Para a farmacêutica Patrícia Luna, os ganhos em saúde pública são evidentes. Com o país a registar um total de 785 mortes por COVID-19 e 21.982 de casos confirmados de infecção, à data de dia 21 de Abril, Patrícia Luna não tem dúvidas de que o novo procedimento de dispensa de medicamentos hospitalares traduz-se num importante contributo para travar a actual crise sanitária pública. 

«Ao ajudar a manter os doentes crónicos em casa, as farmácias comunitárias ajudam a reduzir o risco de contágios. Muitos utentes, para irem ao hospital, têm de deslocar-se de transportes públicos, meios que têm uma envolvente de contágio muito maior do que se forem à farmácia junto de  casa», afirma a profissional levantando a questão de «por que não fazer a medicação que habitualmente adquirem em farmácia comunitária juntamente com a medicação hospitalar?».

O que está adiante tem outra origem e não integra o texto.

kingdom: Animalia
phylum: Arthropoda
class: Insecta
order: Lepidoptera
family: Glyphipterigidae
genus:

A farmacêutica defende por isso a continuidade do serviço, no período pós-pandemia. «Pense-se, por exemplo, nos doentes crónicos com Esclerose Múltipla. Falamos de pessoas que têm muita dificuldade motora, deslocarem-se ao hospital é algo muito complicado.  E fica extremamente dispendioso pagar táxis, são seguramente cerca de 30 euros de São João da Talha até Lisboa», argumenta.

Também João Rocha se diz esperançado de que este serviço tenha continuidade. «Oxalá, pudesse ir sempre à farmácia levantar os medicamentos. É uma grande ajuda!».

​João Rocha leva os dias «sentado à varanda, a ver quem passa» porque «é preciso olhar este vírus com respeito. Se não fosse a farmácia ainda teria mais medo deste vírus. Se sou apanhado por este vírus, não tenho hipótese», afirma. 

Fechado em casa desde o dia 11 de Março anseia pela hora em que volte a estar com aqueles que tanto ama. «Não vejo a hora de voltar a ver os meus quatro netos».